Bayes Linear Regression

Bayes Linear Regression is a probabilistic approach that combines Bayes' Theorem with linear regression. Instead of providing fixed point estimates for the model parameters (such as the coefficients in linear regression), this method incorporates uncertainty by modeling the parameters as probability distributions.

Mathematical Formulation

Consider the linear regression model where the target variable $y$ is predicted by a vector of features $\mathbf{x} \in \mathbb{R}^p$ (where $p$ is the number of features):

y_i = \beta^T \mathbf{x}_i + \epsilon_i

where:

$y_i$ is the target value for the $i$ -th observation,
$\mathbf{x}_i$ is the feature vector for the $i$ -th observation,
$\beta$ is the vector of unknown regression coefficients (parameters),
$\epsilon_i$ is the error term (or residual), which is assumed to be normally distributed: $\epsilon_i \sim \mathcal{N}(0, \sigma^2)$ , i.e., errors are independent and identically distributed with mean 0 and variance $\sigma^2$ .

Thus, for each observation $i$ , the conditional probability of $y_i$ given the feature vector $\mathbf{x}_i$ and the parameters $\beta$ is:

P(y_i | \mathbf{x}_i, \beta, \sigma^2) = \frac{1}{\sqrt{2 \pi \sigma^2}} \exp\left(-\frac{(y_i - \beta^T \mathbf{x}_i)^2}{2 \sigma^2}\right)

Prior Distribution

In Bayes Linear Regression, we assume a prior distribution for the parameters $\beta$ . A common choice is to assume a Gaussian prior on $\beta$ :

\beta \sim \mathcal{N}(\mathbf{0}, \tau^2 I)

where $\tau^2$ is the prior variance, and $I$ is the identity matrix. This prior distribution expresses the belief that the coefficients $\beta$ are likely to be close to zero, but with some uncertainty.

Likelihood Function

Given the assumption of normally distributed errors, the likelihood function for the observed data $\mathbf{y} = (y_1, y_2, \dots, y_n)^T$ given the feature matrix $\mathbf{X} = (\mathbf{x}_1^T, \mathbf{x}_2^T, \dots, \mathbf{x}_n^T)^T$ and parameters $\beta$ is:

P(\mathbf{y} | \mathbf{X}, \beta, \sigma^2) = \prod_{i=1}^{n} \frac{1}{\sqrt{2 \pi \sigma^2}} \exp\left(-\frac{(y_i - \beta^T \mathbf{x}_i)^2}{2 \sigma^2}\right)

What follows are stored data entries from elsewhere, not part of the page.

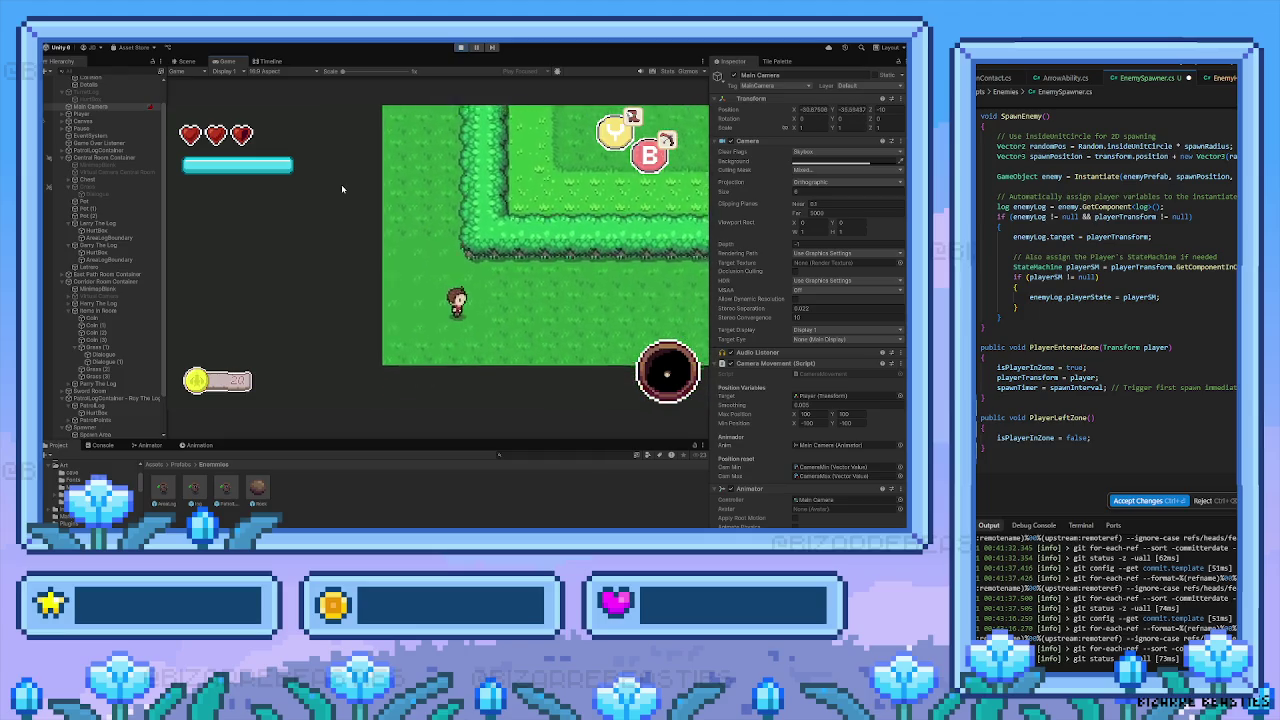
key("Left")
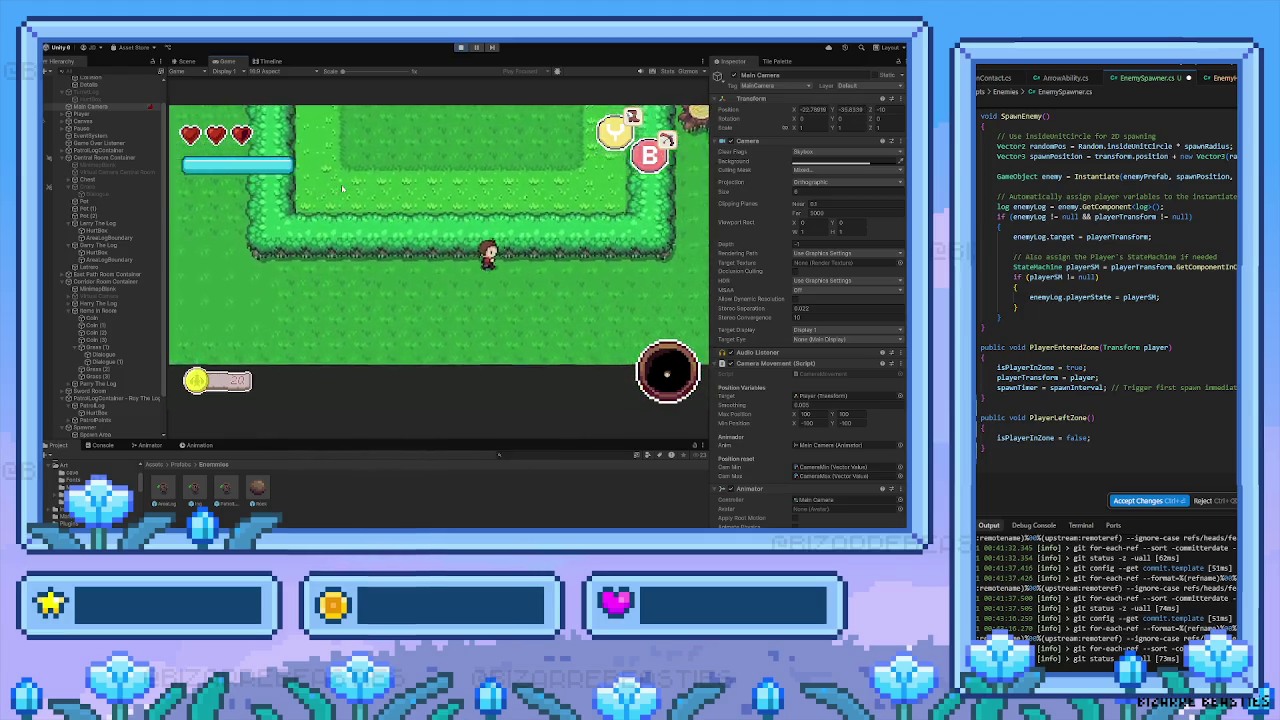
key("Up")
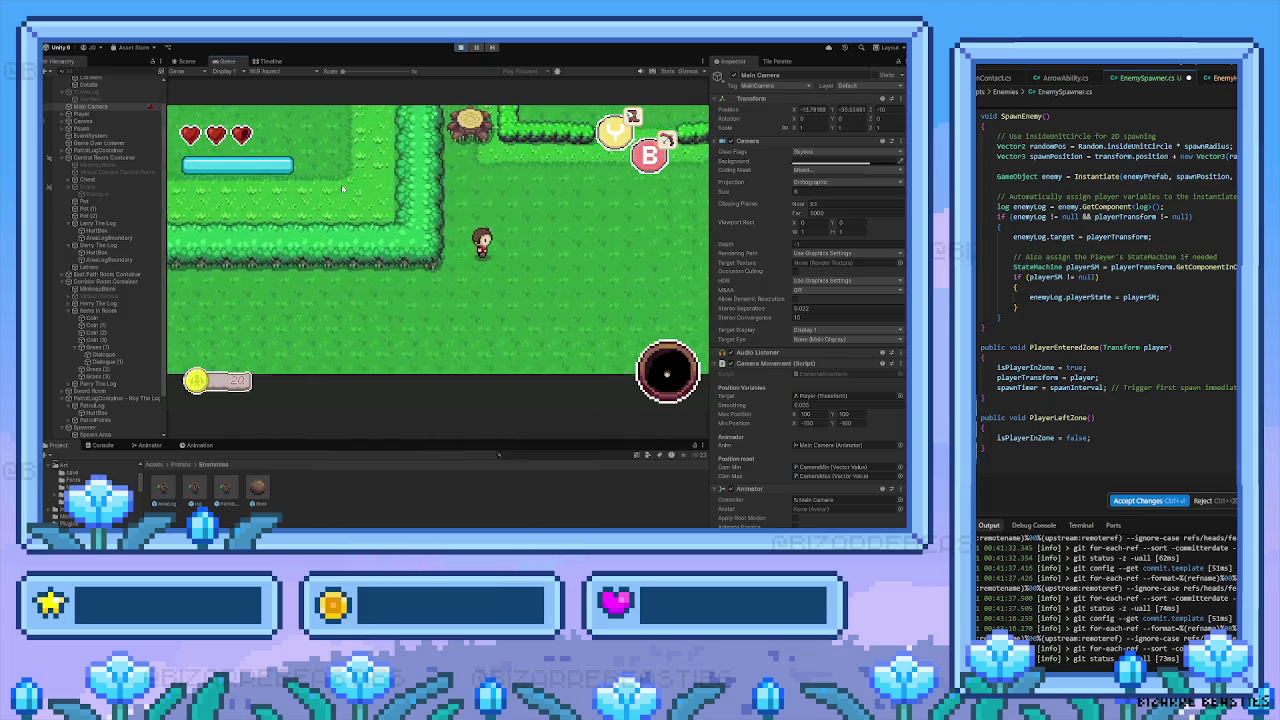
key("Right")
key("Up")
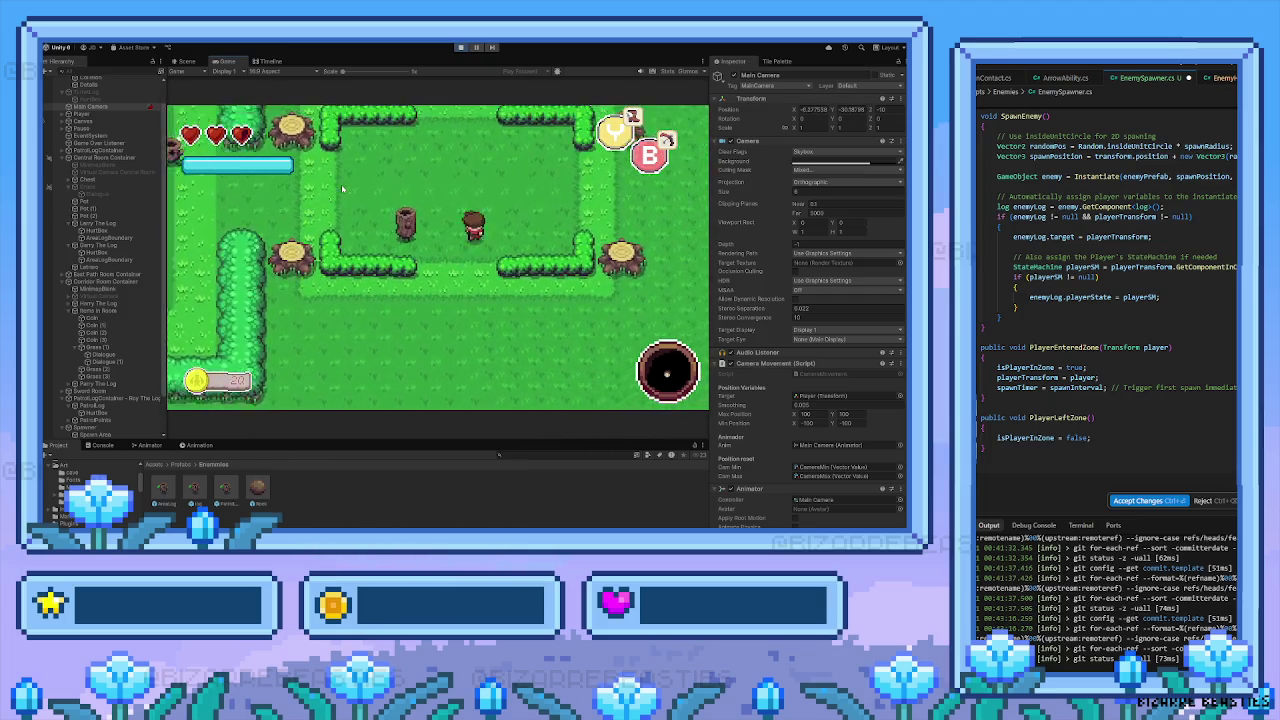
key("Left")
key("Left")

This represents the likelihood of observing the target values $\mathbf{y}$ given the feature vectors $\mathbf{X}$ and parameters $\beta$ , with noise variance $\sigma^2$ .

Posterior Distribution

By Bayes' Theorem, the posterior distribution of $\beta$ given the data $(\mathbf{X}, \mathbf{y})$ is proportional to the product of the likelihood and the prior:

P(\beta | \mathbf{X}, \mathbf{y}, \sigma^2) \propto P(\mathbf{y} | \mathbf{X}, \beta, \sigma^2) P(\beta)

Substituting the expressions for the likelihood and prior:

P(\beta | \mathbf{X}, \mathbf{y}, \sigma^2) \propto \exp\left(-\frac{1}{2 \sigma^2} \sum_{i=1}^{n} (y_i - \beta^T \mathbf{x}_i)^2\right) \exp\left(-\frac{1}{2 \tau^2} \beta^T \beta \right)

Posterior Mean and Covariance

The posterior distribution of $\beta$ is Gaussian, and the mean and covariance can be computed as follows. Completing the square in the exponent:

P(\beta | \mathbf{X}, \mathbf{y}, \sigma^2) \sim \mathcal{N}(\beta | \hat{\beta}_{\text{post}}, \Sigma_{\text{post}})

where the posterior mean $\hat{\beta}_{\text{post}}$ is given by:

\hat{\beta}_{\text{post}} = (\sigma^2 \mathbf{X}^T \mathbf{X} + \tau^2 I)^{-1} \mathbf{X}^T \mathbf{y}

and the posterior covariance $\Sigma_{\text{post}}$ is:

\Sigma_{\text{post}} = (\sigma^2 \mathbf{X}^T \mathbf{X} + \tau^2 I)^{-1}

Prediction

For a new observation $\mathbf{x}_{\text{new}}$ , the predictive distribution for the target variable $y_{\text{new}}$ is given by:

P(y_{\text{new}} | \mathbf{x}_{\text{new}}, \mathbf{X}, \mathbf{y}) = \int P(y_{\text{new}} | \mathbf{x}_{\text{new}}, \beta) P(\beta | \mathbf{X}, \mathbf{y}, \sigma^2) d\beta

This integral can be evaluated, leading to the following Gaussian predictive distribution:

P(y_{\text{new}} | \mathbf{x}_{\text{new}}, \mathbf{X}, \mathbf{y}) = \mathcal{N}(y_{\text{new}} | \mathbf{x}_{\text{new}}^T \hat{\beta}_{\text{post}}, \sigma^2 + \mathbf{x}_{\text{new}}^T \Sigma_{\text{post}} \mathbf{x}_{\text{new}})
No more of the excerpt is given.